Option Selling as a Business

  1. Many thanks for the insightful video.

  2. Michael

    With regards to the risk management / 200% rule. If you you had an iron condor inplace and one leg was threatened. Do you wait for that leg to be at 200% or is it for the entire premium received to be at 200%.

    If one leg is threatened can you roll down the non-threatened leg slowly to bring in additional premium to minimise the threatened leg loss ?

    • Michael Gross Says:
      April 4, 2017 at 2:07 pm

      Hello Greg,

      In regard to the 200% rule, you could do either. Exiting the leg at 200% is a more conservative approach. Exiting at entire premium is a bit more aggressive, but also ups the odds you come out ahead (its less likely the reach double premium of the whole spread.)

      As far as rolling the profitable leg down, again, that is one possible strategy. I would consider that to be more aggressive however, as markets that take a hard turn one way often have the tendency to bounce. Fundamentals play a big role here. The current fundamental and seasonal read would have to dictate the proper risk aversion measure.


  3. David Madeksho Says:
    March 30, 2017 at 4:53 am


    Always enjoy your knowledgeable and insightful commentaries!
    Question: Statistically, and/or in your opinion, which option strategy is typically better to sell, a strangle or a very wide-winged iron condor, and why?
    I have a $200,000 trading account, if that makes a difference.

    David M.
    Memphis, TN

    • Michael Gross Says:
      March 30, 2017 at 4:53 pm

      Dear David,

      I wouldn’t say one is “better” than the other. They both have advantages. Typically a strait up strangle is less cumbersome and you can often realize profits faster. A condor however, offers the extra layer of protection that many investors value.

      All things being equal, I’d prefer to write the condor. But condor’s are not always available – at least with spreads that make them viable. This makes the strangle the next best bet.

      I hope that helps.


  4. Robert,

    If you sell an option for 800 dollars and the price of the underlying goes TOWARDS your strike price the option you sold will increase in value and will be more expensive to buy back (close)

    Example- let’s say you sell a July 40 PUT in crude for 800 bucks and crude goes down that 40 put will go UP in value. When the value is at 1600 (because crude keeps dropping) you would close your option by purchasing it back at 1600 leaving you an 800 dollar loss.

  5. Robert Wilhelm Says:
    March 21, 2017 at 7:47 pm

    In regard to the 200% rule; how can an option that I sell for 800.00 become 1600. It seems that the sold option of 800.00 will become banked when the option expires and I then get to keep the full 800 or 100% of the premium.

    • Michael Gross Says:
      March 22, 2017 at 4:11 pm


      When you sell an option, you want it to go to zero value and expire worthless – as you described. If, however, the market makes a sharp move against your position, the option could increase in value – putting you at a “paper” loss.

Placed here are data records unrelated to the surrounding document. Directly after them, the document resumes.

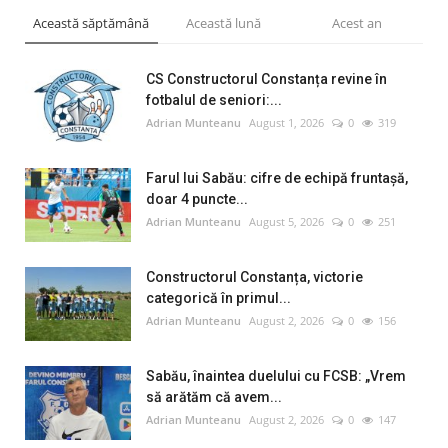
Această săptămână
Această lună
Acest an
CS Constructorul Constanța revine în
fotbalul de seniori:...
Adrian Munteanu
August 1, 2026
0
319
Farul lui Sabău: cifre de echipă fruntașă,
doar 4 puncte...
Adrian Munteanu
August 5, 2026
0
251
Constructorul Constanța, victorie
categorică în primul...
Adrian Munteanu
August 2, 2026
0
156
Sabău, înaintea duelului cu FCSB: „Vrem
să arătăm că avem...
Adrian Munteanu
August 2, 2026
0
147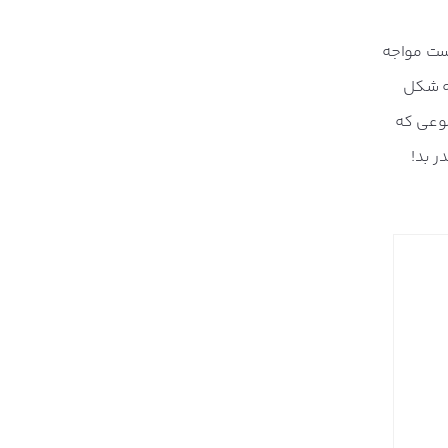
کست مواجه
به شکل
ضوعی که
ر بد!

The 200% rule says you should cut that loss (making it a realized loss) when it reaches 200% of your original premium.

      For more information on this, I recommend watching our risk management video on the “video lesson” page of our website.

      I hope that helps.


    • Robert,

      I think you’re probably clear on this now, but I think I see what you were thinking.

      The $800 you sold the option is the MAXIMUM you can GAIN from the sale. However, your LOSS can be much greater than that. The 200% rule only applies to LOSING positions.